→ **Task description**
Please state how many lines in the records contain the string "have", with no words besides the number.

____

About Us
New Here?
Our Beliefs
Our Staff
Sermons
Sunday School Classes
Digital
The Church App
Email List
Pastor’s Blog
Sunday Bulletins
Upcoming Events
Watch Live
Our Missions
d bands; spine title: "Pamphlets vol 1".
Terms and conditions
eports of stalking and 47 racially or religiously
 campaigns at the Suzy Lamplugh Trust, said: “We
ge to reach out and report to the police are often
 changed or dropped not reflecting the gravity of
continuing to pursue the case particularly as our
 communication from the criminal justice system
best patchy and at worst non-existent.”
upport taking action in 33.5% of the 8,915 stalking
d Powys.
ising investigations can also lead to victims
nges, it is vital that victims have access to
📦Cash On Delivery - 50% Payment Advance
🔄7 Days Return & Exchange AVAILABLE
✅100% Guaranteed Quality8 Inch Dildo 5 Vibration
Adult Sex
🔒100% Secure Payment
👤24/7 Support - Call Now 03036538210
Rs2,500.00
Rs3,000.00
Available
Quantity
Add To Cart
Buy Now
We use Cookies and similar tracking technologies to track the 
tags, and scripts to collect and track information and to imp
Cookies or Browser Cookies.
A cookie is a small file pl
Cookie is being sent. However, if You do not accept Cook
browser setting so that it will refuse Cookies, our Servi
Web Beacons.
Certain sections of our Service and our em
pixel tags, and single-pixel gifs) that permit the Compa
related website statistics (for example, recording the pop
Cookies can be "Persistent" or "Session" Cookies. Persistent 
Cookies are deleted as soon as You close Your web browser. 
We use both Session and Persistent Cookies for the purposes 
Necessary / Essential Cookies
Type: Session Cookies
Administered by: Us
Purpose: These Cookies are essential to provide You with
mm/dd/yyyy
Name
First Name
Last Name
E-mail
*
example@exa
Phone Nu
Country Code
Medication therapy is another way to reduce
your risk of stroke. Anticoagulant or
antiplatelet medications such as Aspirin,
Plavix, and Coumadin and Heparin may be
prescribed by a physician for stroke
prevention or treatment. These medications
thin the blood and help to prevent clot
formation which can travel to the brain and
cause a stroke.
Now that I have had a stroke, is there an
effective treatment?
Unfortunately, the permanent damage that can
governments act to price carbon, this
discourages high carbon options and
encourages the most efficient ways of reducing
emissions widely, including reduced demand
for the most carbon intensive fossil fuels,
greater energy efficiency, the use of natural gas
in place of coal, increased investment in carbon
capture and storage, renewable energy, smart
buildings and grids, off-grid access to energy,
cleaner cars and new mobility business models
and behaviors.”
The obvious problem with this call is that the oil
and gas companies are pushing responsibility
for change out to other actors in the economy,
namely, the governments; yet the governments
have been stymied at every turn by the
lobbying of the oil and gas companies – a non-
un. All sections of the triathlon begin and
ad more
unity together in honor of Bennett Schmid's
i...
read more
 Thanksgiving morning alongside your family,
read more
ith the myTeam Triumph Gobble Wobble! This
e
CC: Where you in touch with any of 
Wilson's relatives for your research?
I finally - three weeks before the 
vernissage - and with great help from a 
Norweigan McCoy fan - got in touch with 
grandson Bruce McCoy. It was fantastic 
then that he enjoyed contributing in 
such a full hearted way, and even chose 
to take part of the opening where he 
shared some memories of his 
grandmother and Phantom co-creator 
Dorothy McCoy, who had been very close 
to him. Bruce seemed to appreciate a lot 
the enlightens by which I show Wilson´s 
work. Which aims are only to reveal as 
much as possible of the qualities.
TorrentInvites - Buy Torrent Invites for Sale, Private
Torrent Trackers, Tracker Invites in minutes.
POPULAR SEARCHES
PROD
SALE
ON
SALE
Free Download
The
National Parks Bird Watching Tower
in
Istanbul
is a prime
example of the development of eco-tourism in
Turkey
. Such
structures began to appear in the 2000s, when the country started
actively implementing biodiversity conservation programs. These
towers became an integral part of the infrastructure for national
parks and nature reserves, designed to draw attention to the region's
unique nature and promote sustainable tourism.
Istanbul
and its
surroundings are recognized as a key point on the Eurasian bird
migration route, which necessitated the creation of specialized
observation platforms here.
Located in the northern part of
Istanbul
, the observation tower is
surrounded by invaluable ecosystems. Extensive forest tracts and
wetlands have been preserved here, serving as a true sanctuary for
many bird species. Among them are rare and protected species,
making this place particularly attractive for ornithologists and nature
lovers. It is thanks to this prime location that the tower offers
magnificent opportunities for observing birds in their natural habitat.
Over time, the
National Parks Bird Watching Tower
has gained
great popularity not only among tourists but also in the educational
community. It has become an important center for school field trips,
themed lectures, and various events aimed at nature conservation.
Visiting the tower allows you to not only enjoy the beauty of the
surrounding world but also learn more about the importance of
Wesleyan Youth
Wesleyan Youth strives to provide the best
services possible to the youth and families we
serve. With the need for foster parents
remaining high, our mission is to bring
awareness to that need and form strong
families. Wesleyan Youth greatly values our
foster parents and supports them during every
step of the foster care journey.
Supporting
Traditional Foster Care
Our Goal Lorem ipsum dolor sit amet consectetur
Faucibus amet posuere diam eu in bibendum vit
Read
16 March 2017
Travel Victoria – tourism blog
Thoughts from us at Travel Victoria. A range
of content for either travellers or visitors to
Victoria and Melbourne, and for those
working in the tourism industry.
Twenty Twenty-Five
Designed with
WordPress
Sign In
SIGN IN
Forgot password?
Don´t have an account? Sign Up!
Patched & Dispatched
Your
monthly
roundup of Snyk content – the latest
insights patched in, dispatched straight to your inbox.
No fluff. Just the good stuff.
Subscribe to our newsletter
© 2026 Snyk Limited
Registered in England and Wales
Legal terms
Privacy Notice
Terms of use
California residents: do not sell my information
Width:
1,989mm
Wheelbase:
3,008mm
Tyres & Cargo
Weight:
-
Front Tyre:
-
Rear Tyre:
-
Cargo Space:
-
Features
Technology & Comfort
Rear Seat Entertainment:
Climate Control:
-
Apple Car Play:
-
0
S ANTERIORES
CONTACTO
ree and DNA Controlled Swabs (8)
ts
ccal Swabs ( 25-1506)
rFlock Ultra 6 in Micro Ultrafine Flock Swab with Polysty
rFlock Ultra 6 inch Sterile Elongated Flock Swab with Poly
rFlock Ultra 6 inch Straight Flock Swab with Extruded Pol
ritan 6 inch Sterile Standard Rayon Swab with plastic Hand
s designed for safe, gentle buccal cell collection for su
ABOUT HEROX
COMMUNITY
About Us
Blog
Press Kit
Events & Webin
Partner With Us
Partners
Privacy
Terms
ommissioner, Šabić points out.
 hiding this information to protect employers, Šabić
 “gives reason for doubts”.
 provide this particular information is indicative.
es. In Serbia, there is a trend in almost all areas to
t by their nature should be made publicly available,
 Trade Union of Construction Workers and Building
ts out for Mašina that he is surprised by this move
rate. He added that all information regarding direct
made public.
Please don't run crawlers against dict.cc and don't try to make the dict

____

→ **Exercise response**
5